- **TASK TO COMPLETE**
Your output should be an exact copy of the records, with no pictures in it.

Start of GIVEN DATA

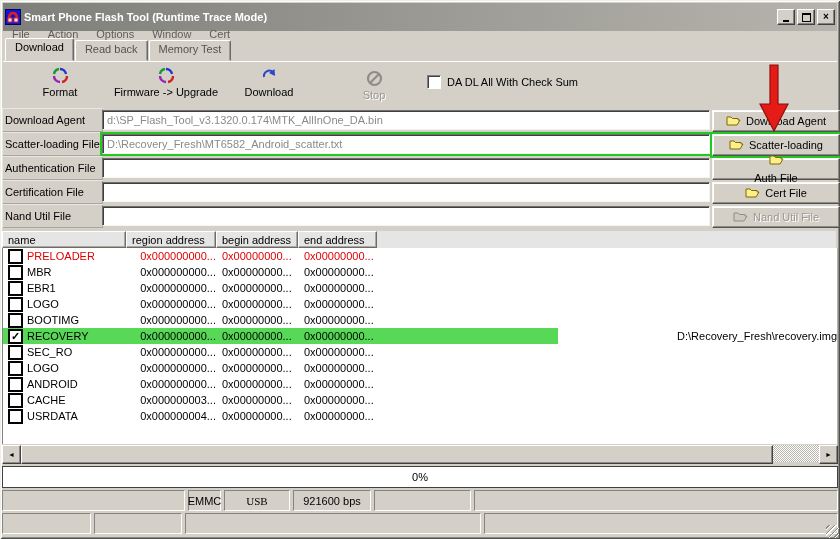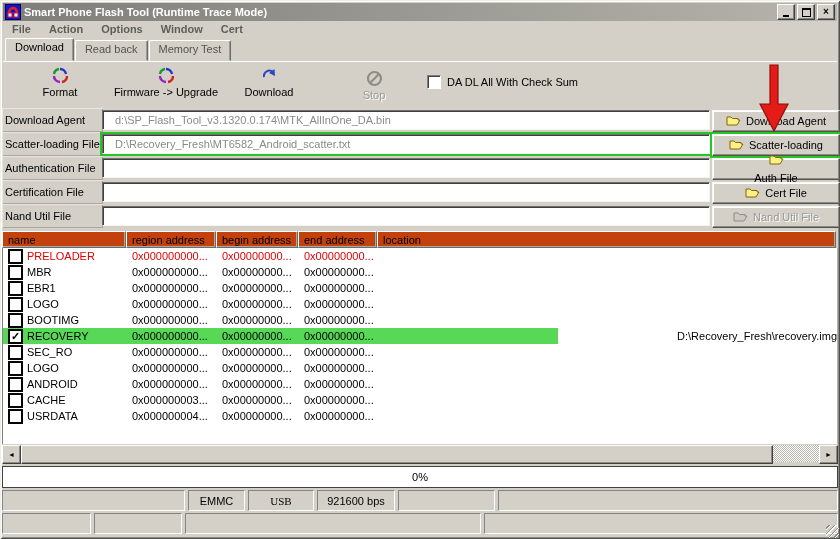--- a/index.html
+++ b/index.html
@@ -7,7 +7,7 @@
        box-shadow:inset 1px 1px 0 #efefea, inset -1px -1px 0 #50504c, inset 2px 2px 0 #fdfdfa, inset -2px -2px 0 #8a8a86;
        font-size:11px;color:#000;}
   
-  .titlebar{position:absolute;left:3px;top:3px;right:3px;height:18px;
+  .titlebar{position:absolute;left:3px;top:3px;right:3px;height:28px;
     background:linear-gradient(90deg,#7e7e7a,#b6b4ac);display:flex;align-items:center;padding:0 2px;}
   .appicon{width:14px;height:14px;background:#1414c8;border:1px solid #000066;margin-right:3px;flex:0 0 auto;position:relative;}
   .appicon svg{position:absolute;left:0;top:0;}

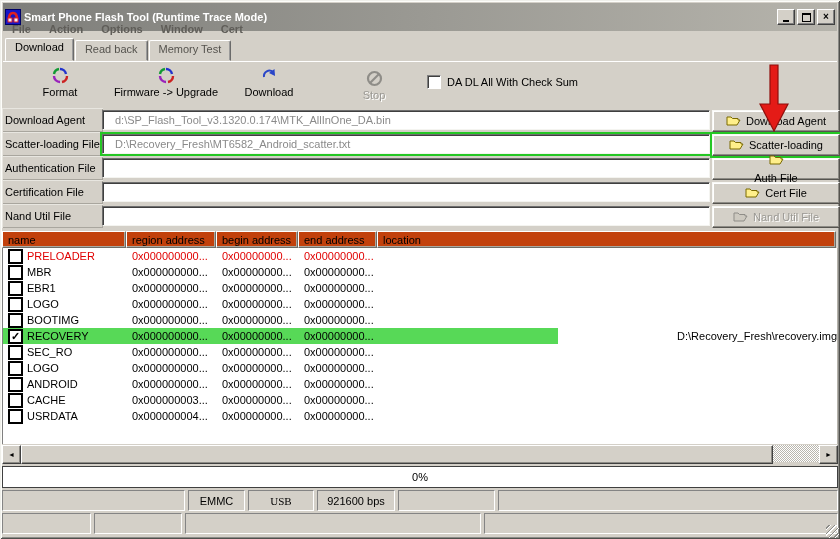--- a/index.html
+++ b/index.html
@@ -20,7 +20,7 @@
   .glyph-max{width:7px;height:6px;border:1px solid #000;border-top:2px solid #000;}
   .glyph-close{font-size:10px;font-weight:bold;}
   
-  .menubar{position:absolute;left:3px;top:21px;right:3px;height:21px;display:flex;align-items:flex-start;color:#5f5d58;font-weight:bold;}
+  .menubar{position:absolute;left:3px;top:21px;right:3px;height:21px;display:flex;align-items:flex-end;color:#5f5d58;}
   .menu-item{padding:2px 9px;}
   
   .tabstrip{position:absolute;left:3px;top:42px;right:3px;height:19px;display:flex;align-items:flex-end;padding-left:2px;}

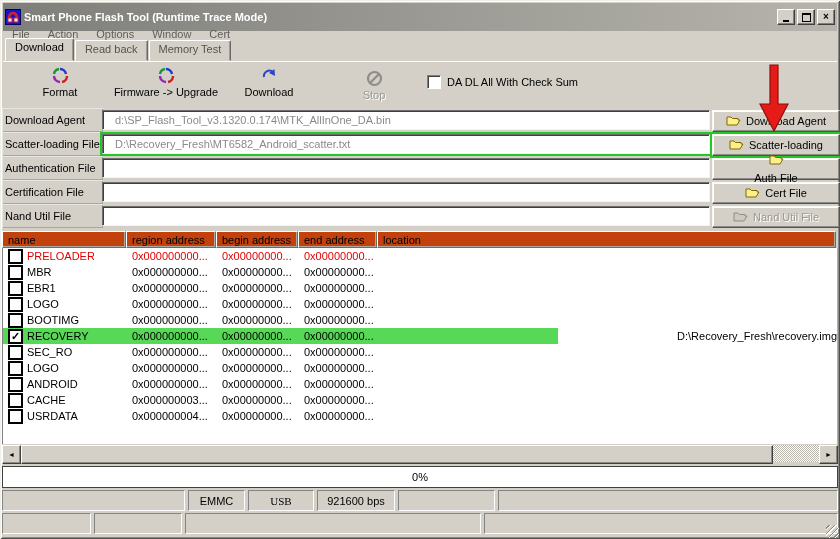--- a/index.html
+++ b/index.html
@@ -43,7 +43,7 @@
   .fieldwrap{position:absolute;left:102px;width:608px;height:20px;}
   .fieldwrap.hl{outline:2px solid #24c724;outline-offset:0;}
   .field{width:100%;height:100%;box-sizing:border-box;background:#fff;border:1px solid;border-color:#6e6e6e #f4f4f0 #f4f4f0 #6e6e6e;
-      box-shadow:inset 1px 1px 0 #3f3f3f;color:#8a8a8a;font-family:"Liberation Sans",sans-serif;font-size:11px;padding:0 12px;outline-width:0;}
+      box-shadow:inset 1px 1px 0 #3f3f3f;color:#8a8a8a;font-family:"Liberation Sans",sans-serif;font-size:11px;padding:0 4px;outline-width:0;}
   .sidebtn{position:absolute;left:712px;width:126px;height:20px;background:#d4d0c8;
       border:1px solid;border-color:#f8f8f5 #55534e #55534e #f8f8f5;box-shadow:inset -1px -1px 0 #8d8b85, inset 1px 1px 0 #fff;
       display:flex;align-items:center;justify-content:center;gap:5px;}

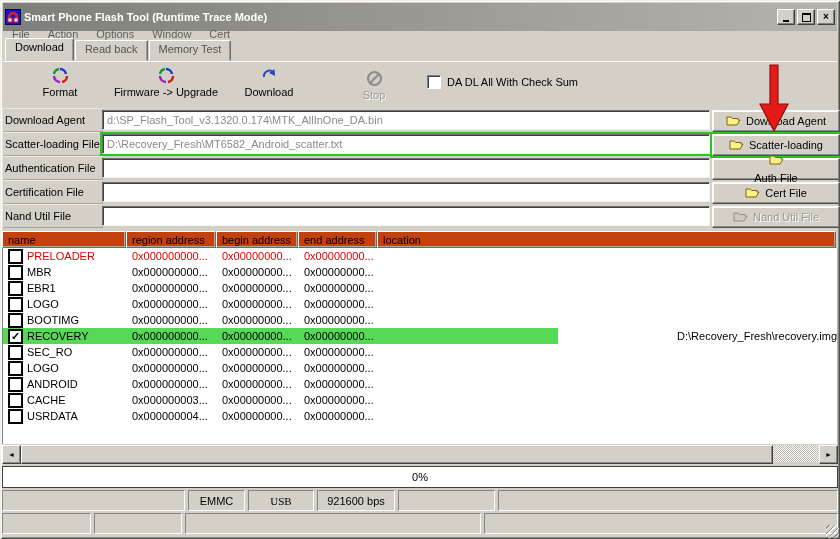--- a/index.html
+++ b/index.html
@@ -50,7 +50,7 @@
   .sidebtn.hl{outline:2px solid #24c724;}
   .sidebtn.disabled span{color:#9a9893;text-shadow:1px 1px 0 #fff;}
   
-  .thead{position:absolute;left:2px;top:231px;width:834px;height:17px;display:flex;background:#c2410c;}
+  .thead{position:absolute;left:2px;top:231px;width:834px;height:17px;display:flex;background:#e5e5e5;}
   .th{box-sizing:border-box;height:17px;border:1px solid;border-color:#fff #6e6c66 #6e6c66 #fff;
       box-shadow:inset -1px -1px 0 #aaa89f;padding:2px 0 0 5px;white-space:nowrap;overflow:hidden;}
   .tbody{position:absolute;left:2px;top:248px;width:834px;height:196px;background:#fff;

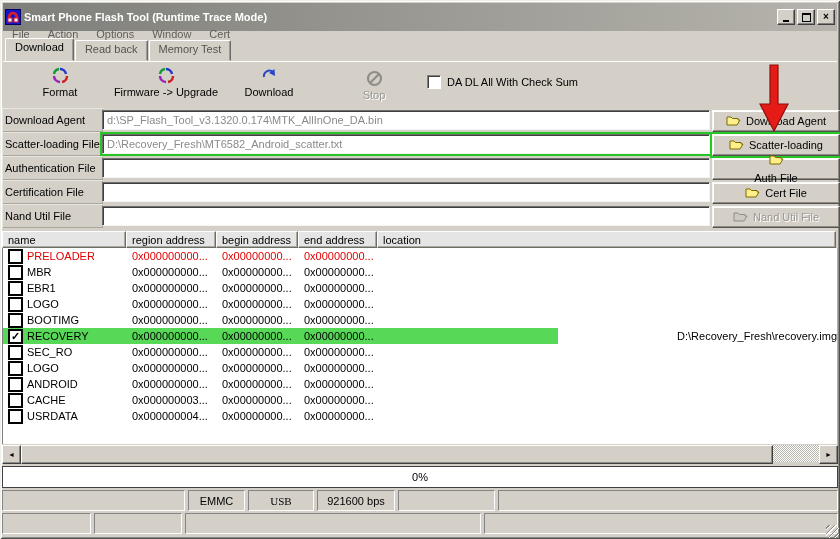--- a/index.html
+++ b/index.html
@@ -225,7 +225,6 @@
       <div class="th" style="width: 90px;">region address</div>
       <div class="th" style="width: 82px;">begin address</div>
       <div class="th" style="width: 79px;">end address</div>
-      <div class="th" style="flex: 1 1 0%;">location</div>
     </div>
   <div class="tbody" id="tbody">
       <div class="trow red">

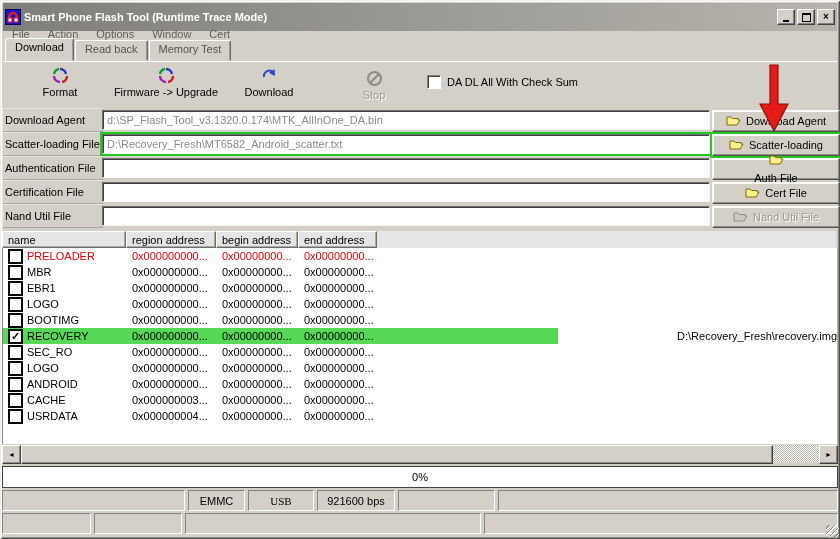--- a/index.html
+++ b/index.html
@@ -63,7 +63,7 @@
   .cb.checked::after{content:"✓";font-size:11px;font-weight:bold;color:#000;line-height:1;}
   .tc{position:relative;z-index:1;white-space:nowrap;overflow:hidden;box-sizing:border-box;padding-left:6px;}
   .tc.name{width:103px;padding-left:4px;}
-  .tc.region{width:90px;}
+  .tc.region{width:90px;text-align:right;}
   .tc.begin{width:82px;}
   .tc.end{width:79px;}
   .tc.loc{flex:1;text-align:right;}

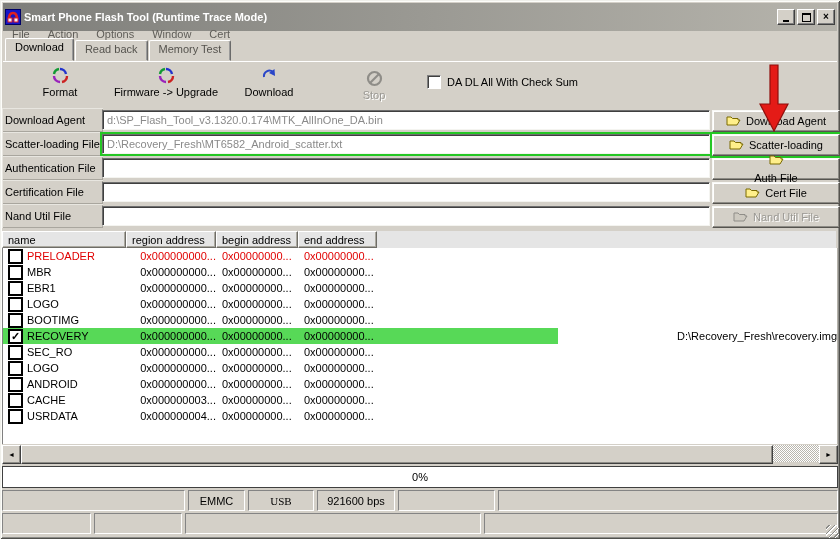--- a/index.html
+++ b/index.html
@@ -339,7 +339,7 @@
 
   <div class="statusrow" style="top:490px;height:21px;" id="status1">
       <div class="panel" style="width: 183px;"></div>
-      <div class="panel" style="width: 57px;">EMMC</div>
+      <div class="panel" style="width: 33px;">EMMC</div>
       <div class="panel" style="width: 66px; font-family: Liberation Serif, serif;">USB</div>
       <div class="panel" style="width: 78px;">921600 bps</div>
       <div class="panel" style="width: 97px;"></div>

End of GIVEN DATA

- **EXERCISE RESPONSE**
--- a/index.html
+++ b/index.html
@@ -7,7 +7,7 @@
        box-shadow:inset 1px 1px 0 #efefea, inset -1px -1px 0 #50504c, inset 2px 2px 0 #fdfdfa, inset -2px -2px 0 #8a8a86;
        font-size:11px;color:#000;}
   
-  .titlebar{position:absolute;left:3px;top:3px;right:3px;height:18px;
+  .titlebar{position:absolute;left:3px;top:3px;right:3px;height:28px;
     background:linear-gradient(90deg,#7e7e7a,#b6b4ac);display:flex;align-items:center;padding:0 2px;}
   .appicon{width:14px;height:14px;background:#1414c8;border:1px solid #000066;margin-right:3px;flex:0 0 auto;position:relative;}
   .appicon svg{position:absolute;left:0;top:0;}

--- a/index.html
+++ b/index.html
@@ -20,7 +20,7 @@
   .glyph-max{width:7px;height:6px;border:1px solid #000;border-top:2px solid #000;}
   .glyph-close{font-size:10px;font-weight:bold;}
   
-  .menubar{position:absolute;left:3px;top:21px;right:3px;height:21px;display:flex;align-items:flex-start;color:#5f5d58;font-weight:bold;}
+  .menubar{position:absolute;left:3px;top:21px;right:3px;height:21px;display:flex;align-items:flex-end;color:#5f5d58;}
   .menu-item{padding:2px 9px;}
   
   .tabstrip{position:absolute;left:3px;top:42px;right:3px;height:19px;display:flex;align-items:flex-end;padding-left:2px;}

--- a/index.html
+++ b/index.html
@@ -43,7 +43,7 @@
   .fieldwrap{position:absolute;left:102px;width:608px;height:20px;}
   .fieldwrap.hl{outline:2px solid #24c724;outline-offset:0;}
   .field{width:100%;height:100%;box-sizing:border-box;background:#fff;border:1px solid;border-color:#6e6e6e #f4f4f0 #f4f4f0 #6e6e6e;
-      box-shadow:inset 1px 1px 0 #3f3f3f;color:#8a8a8a;font-family:"Liberation Sans",sans-serif;font-size:11px;padding:0 12px;outline-width:0;}
+      box-shadow:inset 1px 1px 0 #3f3f3f;color:#8a8a8a;font-family:"Liberation Sans",sans-serif;font-size:11px;padding:0 4px;outline-width:0;}
   .sidebtn{position:absolute;left:712px;width:126px;height:20px;background:#d4d0c8;
       border:1px solid;border-color:#f8f8f5 #55534e #55534e #f8f8f5;box-shadow:inset -1px -1px 0 #8d8b85, inset 1px 1px 0 #fff;
       display:flex;align-items:center;justify-content:center;gap:5px;}

--- a/index.html
+++ b/index.html
@@ -50,7 +50,7 @@
   .sidebtn.hl{outline:2px solid #24c724;}
   .sidebtn.disabled span{color:#9a9893;text-shadow:1px 1px 0 #fff;}
   
-  .thead{position:absolute;left:2px;top:231px;width:834px;height:17px;display:flex;background:#c2410c;}
+  .thead{position:absolute;left:2px;top:231px;width:834px;height:17px;display:flex;background:#e5e5e5;}
   .th{box-sizing:border-box;height:17px;border:1px solid;border-color:#fff #6e6c66 #6e6c66 #fff;
       box-shadow:inset -1px -1px 0 #aaa89f;padding:2px 0 0 5px;white-space:nowrap;overflow:hidden;}
   .tbody{position:absolute;left:2px;top:248px;width:834px;height:196px;background:#fff;

--- a/index.html
+++ b/index.html
@@ -225,7 +225,6 @@
       <div class="th" style="width: 90px;">region address</div>
       <div class="th" style="width: 82px;">begin address</div>
       <div class="th" style="width: 79px;">end address</div>
-      <div class="th" style="flex: 1 1 0%;">location</div>
     </div>
   <div class="tbody" id="tbody">
       <div class="trow red">

--- a/index.html
+++ b/index.html
@@ -63,7 +63,7 @@
   .cb.checked::after{content:"✓";font-size:11px;font-weight:bold;color:#000;line-height:1;}
   .tc{position:relative;z-index:1;white-space:nowrap;overflow:hidden;box-sizing:border-box;padding-left:6px;}
   .tc.name{width:103px;padding-left:4px;}
-  .tc.region{width:90px;}
+  .tc.region{width:90px;text-align:right;}
   .tc.begin{width:82px;}
   .tc.end{width:79px;}
   .tc.loc{flex:1;text-align:right;}

--- a/index.html
+++ b/index.html
@@ -339,7 +339,7 @@
 
   <div class="statusrow" style="top:490px;height:21px;" id="status1">
       <div class="panel" style="width: 183px;"></div>
-      <div class="panel" style="width: 57px;">EMMC</div>
+      <div class="panel" style="width: 33px;">EMMC</div>
       <div class="panel" style="width: 66px; font-family: Liberation Serif, serif;">USB</div>
       <div class="panel" style="width: 78px;">921600 bps</div>
       <div class="panel" style="width: 97px;"></div>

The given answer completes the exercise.